Sauron U-Net: Simple automated redundancy elimination in medical image segmentation via filter pruning

Abstract

We introduce Sauron, a filter pruning method that eliminates redundant feature maps of convolutional neural networks (CNNs). Sauron optimizes, jointly with the loss function, a regularization term that promotes feature maps clustering at each convolutional layer by reducing the distance between feature maps. Sauron then eliminates the filters corresponding to the redundant feature maps by using automatically adjusted layer-specific thresholds. Unlike most filter pruning methods, Sauron requires minimal changes to typical neural network optimization because it prunes and optimizes CNNs jointly, which, in turn, accelerates the optimization over time.

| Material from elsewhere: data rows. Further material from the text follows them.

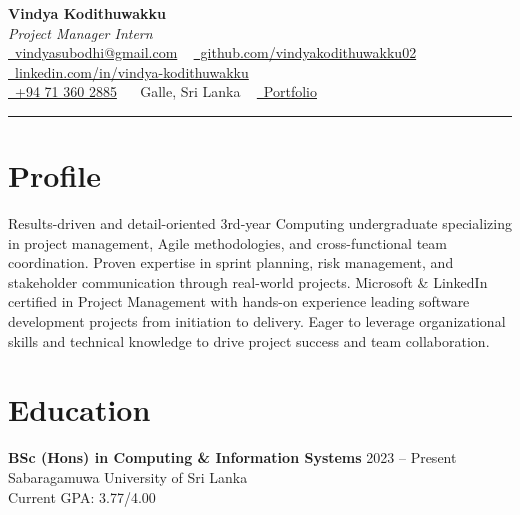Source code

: \documentclass[letterpaper,10.8pt]{article}
\begin{document}
\fontsize{10.5}{12}\selectfont

\begin{center}
{\Huge\color{accentTitle}\textbf{Vindya Kodithuwakku}}\\[3pt]
{\large\textit{Project Manager Intern}}\\[4pt]
\href{mailto:vindyasubodhi@gmail.com}{\faEnvelope~vindyasubodhi@gmail.com} ~
\href{https://github.com/vindyakodithuwakku02}{\faGithub~github.com/vindyakodithuwakku02} ~
\href{https://www.linkedin.com/in/vindya-kodithuwakku-bb6187202}{\faLinkedin~linkedin.com/in/vindya-kodithuwakku}\\[2pt]
\href{tel:+94713602885}{\faPhone~+94 71 360 2885} ~
\faMapMarker*~Galle, Sri Lanka ~
\href{https://vindyakodithuwakku02.github.io/my_portfolio/}{\faGlobe~Portfolio}\\[4pt]
{\color{accentLine}\hrule}
\end{center}

\vspace{-20pt}
\section{Profile}
\vspace{-2pt}
\justifying
Results-driven and detail-oriented 3rd-year Computing undergraduate specializing in project management, Agile methodologies, and cross-functional team coordination. Proven expertise in sprint planning, risk management, and stakeholder communication through real-world projects. Microsoft \& LinkedIn certified in Project Management with hands-on experience leading software development projects from initiation to delivery. Eager to leverage organizational skills and technical knowledge to drive project success and team collaboration.

\section{Education}
\vspace{-1pt}

\noindent\textbf{BSc (Hons) in Computing \& Information Systems} \hfill 2023 – Present\\
Sabaragamuwa University of Sri Lanka\\
Current GPA: 3.77/4.00
\end{document}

Moreover, unlike with other cluster-based approaches, the user does not need to specify the number of clusters in advance, a hyperparameter that is difficult to tune. We evaluated Sauron and five state-of-the-art filter pruning methods on four medical image segmentation tasks. This is an area where little attention has been paid to filter pruning, but where smaller CNN models are desirable for local deployment, mitigating privacy concerns associated with cloud-based solutions. Sauron was the only method that achieved a reduction in model size of over 90% without deteriorating substantially the performance. Sauron also achieved, overall, the fastest models at inference time in machines with and without GPUs. Finally, we show through experiments that the feature maps of models pruned with Sauron are highly interpretable, which is essential for medical image segmentation.